Tech Mahindra bets on world models and R&D for AI race

India’s IT company Tech Mahindra has begun building its own AI world models, capable of simulating real world scenarios for sectors like telecom and healthcare, in its bid to stay ahead of the AI curve in India.

“At this point in time customers are not asking for [such models] , but in six months to one year they are going to ask that the AI be contextually relevant to the change that appears in a process. Attention to such levers allows Tech Mahindra to plan future actions,” said Nikhil Malhotra, Chief Innovation Officer and Global Head of AI and Emerging Tech, Tech Mahindra.

Currently, 70 per cent of Tech Mahindra’s new, large deals (TCV of $1 billion as per Q3 earnings) have AI embedded into them. It is also delving into the problems of security with the advent of Anthropic’s MCP protocol, and test how MCP security needs to be done with the agentic enterprise.

Pitfalls of Gen AI

“When the world was talking about Gen AI, we were already talking about agents and the pitfalls of Gen AI, which was responsibility. Today, the world is talking about agentic AI, and we are already saying that unless you cure the LLM or the brain of the system and make it more context-relevant, agents will not work,” said Malhotra.

India should work on world models — that understand cause-and-effect relationships in a given situation — using diverse data specific to the country. The next two-three years are very important in this regard as players will combine the idea of contextual (reasoning) models and world models, and then see how quantum computing joins this space, said Malhotra.

He pointed out that India still lacks in terms of R&D for AI, a situation worsened by the lack of talent sovereignty and capability sovereignty in the country.

“If India has to lead the race for AI, talent has to be created and utilised within the country. There has to be an ecosystem of investment in skills, education and applied research. If you notice, the global landscape of sovereignty, everyone has it. Europe has a regulation-led trust, which is the European Act, and they follow their own structure,” said Malhotra.

Great opportunity

Stating that there is great opportunity in AI world models, Sanchit Vir Gogia, Chief Analyst at Greyhound Research, voiced confidence in India’s AI roadmap, dismissing the recent fall in IT stocks as “a knee jerk reaction” to global announcements including Anthropic’s new AI plug-ins.

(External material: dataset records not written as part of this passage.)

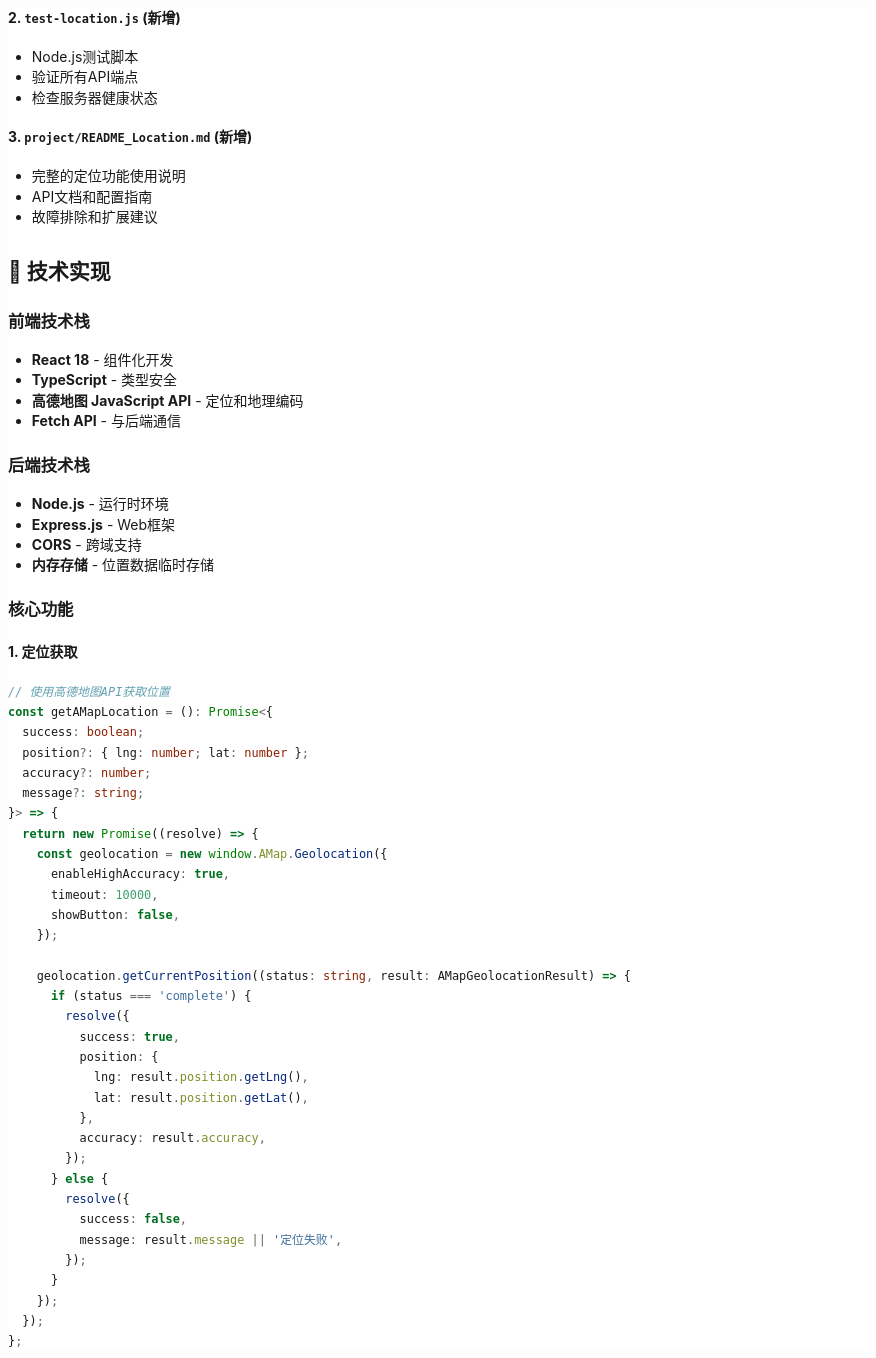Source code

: #### 2. `test-location.js` (新增)
- Node.js测试脚本
- 验证所有API端点
- 检查服务器健康状态

#### 3. `project/README_Location.md` (新增)
- 完整的定位功能使用说明
- API文档和配置指南
- 故障排除和扩展建议

## 🔧 技术实现

### 前端技术栈
- **React 18** - 组件化开发
- **TypeScript** - 类型安全
- **高德地图 JavaScript API** - 定位和地理编码
- **Fetch API** - 与后端通信

### 后端技术栈
- **Node.js** - 运行时环境
- **Express.js** - Web框架
- **CORS** - 跨域支持
- **内存存储** - 位置数据临时存储

### 核心功能

#### 1. 定位获取
```typescript
// 使用高德地图API获取位置
const getAMapLocation = (): Promise<{
  success: boolean;
  position?: { lng: number; lat: number };
  accuracy?: number;
  message?: string;
}> => {
  return new Promise((resolve) => {
    const geolocation = new window.AMap.Geolocation({
      enableHighAccuracy: true,
      timeout: 10000,
      showButton: false,
    });

    geolocation.getCurrentPosition((status: string, result: AMapGeolocationResult) => {
      if (status === 'complete') {
        resolve({
          success: true,
          position: {
            lng: result.position.getLng(),
            lat: result.position.getLat(),
          },
          accuracy: result.accuracy,
        });
      } else {
        resolve({
          success: false,
          message: result.message || '定位失败',
        });
      }
    });
  });
};
```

In its latest report on technology reimagination, NITI Aayog called talent, business environment and R&D “critical enablers” for scaling India’s software and SaaS ecosystem.

“The current technology talent pipeline remains service-oriented, requiring a shift toward product lifecycle capabilities and skills in areas like DevSecOps and product management. The ease of doing business also needs improvement, as complex regulations continue to constrain SaaS operations. Streamlined procedures for IP registration, export compliance and talent retention would enhance competitiveness,” said the report.